On Behalf of | Aug 10, 2021 | Business Formation |

One of the most important decisions made by entrepreneurs in New York and around the country is choosing the appropriate legal structure for their new commercial ventures. Establishing a sole proprietorship is the easiest and quickest way to get a new business off the ground, but taking this path does not protect the owner’s personal assets and leaves them personally responsible for any debts taken on should the venture fail. This is why most businesses are formed as, or eventually become, C corporations, S corporations, limited liability companies, or limited liability partnerships.

C and S corporations

C and S corporations are named after sections of the Internal Revenue Code, and they both offer limited liability protection.
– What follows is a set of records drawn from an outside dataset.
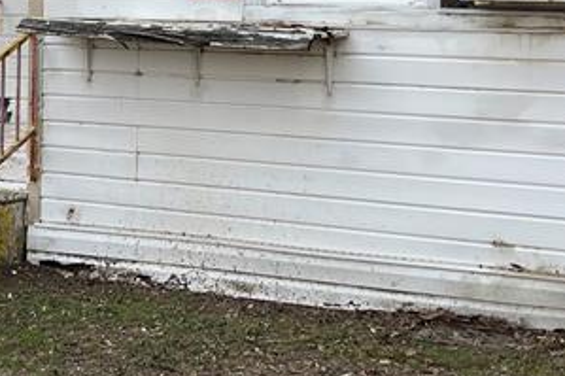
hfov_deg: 22.7
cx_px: 170
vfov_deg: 14.8
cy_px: -85
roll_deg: -1.5
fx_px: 1396
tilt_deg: +3.6
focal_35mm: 89
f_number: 1.6
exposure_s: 1/1225
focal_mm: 5.1
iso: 32
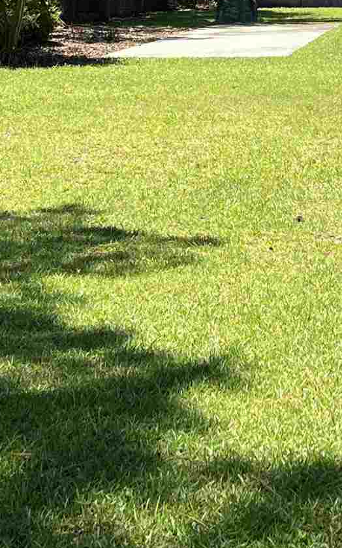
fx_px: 1506
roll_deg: -0.2
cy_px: -104
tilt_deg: +2.4
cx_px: 240
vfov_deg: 19.4
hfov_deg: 12.9
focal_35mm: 101
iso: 50
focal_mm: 5.7
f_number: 1.5
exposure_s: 1/1597
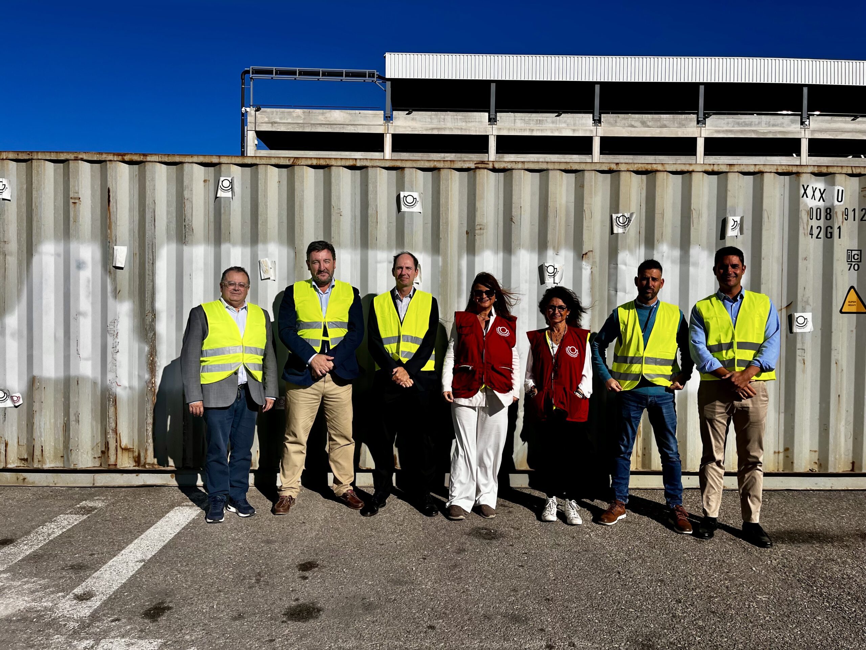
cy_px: 325
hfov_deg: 67.3
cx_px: 433
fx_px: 650
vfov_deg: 53.1
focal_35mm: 26
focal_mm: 5.1
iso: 50
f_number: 1.6
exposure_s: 1/7353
This means that the owner’s personal assets are shielded if the business incurs debts that it cannot pay or are sued in civil court. The main difference between a C and S corporation is the way their profits are taxed. The profits of C corporations are subject to corporate tax and any dividends distributed to the owners are subject to tax as well. This essentially means that they are taxed twice. S corporations are pass-through entities, which means their profits are passed to their owners and are not taxed at the corporate level.

LLCs and LLPs

LLCs and LLPs are business structures that are similar to traditional partnerships but provide the same kind of asset protection as corporations. They are also pass-through entities, which means they offer the same tax advantages as S corporations. Choosing an LLC or LLP instead of an S corporation could be a wise business formation decision if the profits will not be divided equally or one of the owners is not a U.S. citizen or permanent resident.

Incorporating in another state

Some entrepreneurs choose to establish corporations in states with laws favorable to businesses like Delaware or Nevada. While this may offer benefits in some situations, it adds an additional layer of complexity and costs more. In addition to higher formation costs, business owners who choose this option may be required to pay a fee to register their businesses as foreign corporations in their home state.